(Task prompt):
Scan the records below for the line with "This chapter uses" and the line with "control flow statements". Repeat those two lines and every line between them exactly, and nothing else.
# # #
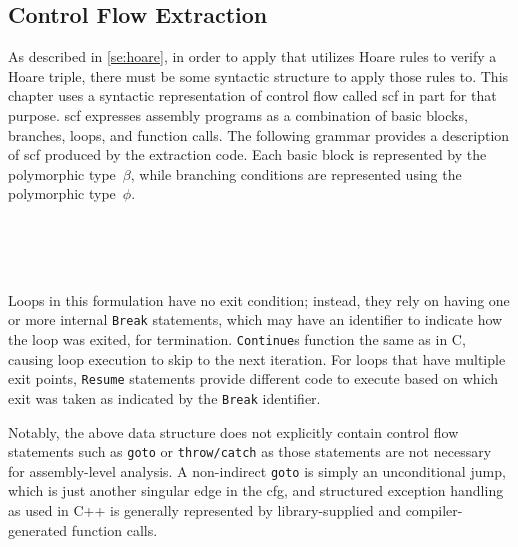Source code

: \subsection{Control Flow Extraction}\label{sse:cfg_extract}
As described in \cref{se:hoare},
in order to apply  that utilizes Hoare rules to verify a Hoare triple,
there must be some syntactic structure to apply those rules to.
This chapter uses a syntactic representation of control flow called \ac{scf}
in part for that purpose.
\Ac{scf} expresses assembly programs as a combination of basic blocks,
branches, loops, and function calls.
The following grammar provides a description of \ac{scf}
produced by the extraction code.
Each basic block is represented by the polymorphic type~$\beta$,%
while branching conditions are represented using the polymorphic type~$\phi$.%
\begin{bnf}
   \\
   \\
   \\
\end{bnf}
Loops in this formulation have no exit condition;%
instead, they rely on having one or more internal \texttt{Break} statements,%
which may have an identifier to indicate how the loop was exited, for termination.
\texttt{Continue}s function the same as in C,%
causing loop execution to skip to the next iteration.
For loops that have multiple exit points,
\texttt{Resume} statements provide different code to execute
based on which exit was taken as indicated by the \texttt{Break} identifier.

Notably, the above data structure does not explicitly contain
control flow statements such as \texttt{goto} or \texttt{throw/catch}
as those statements are not necessary for assembly-level analysis.
A non-indirect \texttt{goto} is simply an unconditional jump,
which is just another singular edge in the \ac{cfg},
and structured exception handling as used in C++ is generally represented
by library-supplied and compiler-generated function calls.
# # #
(Answer below):
This chapter uses a syntactic representation of control flow called \ac{scf}
in part for that purpose.
\Ac{scf} expresses assembly programs as a combination of basic blocks,
branches, loops, and function calls.
The following grammar provides a description of \ac{scf}
produced by the extraction code.
Each basic block is represented by the polymorphic type~$\beta$,%
while branching conditions are represented using the polymorphic type~$\phi$.%
\begin{bnf}
   \\
   \\
   \\
\end{bnf}
Loops in this formulation have no exit condition;%
instead, they rely on having one or more internal \texttt{Break} statements,%
which may have an identifier to indicate how the loop was exited, for termination.
\texttt{Continue}s function the same as in C,%
causing loop execution to skip to the next iteration.
For loops that have multiple exit points,
\texttt{Resume} statements provide different code to execute
based on which exit was taken as indicated by the \texttt{Break} identifier.

Notably, the above data structure does not explicitly contain
control flow statements such as \texttt{goto} or \texttt{throw/catch}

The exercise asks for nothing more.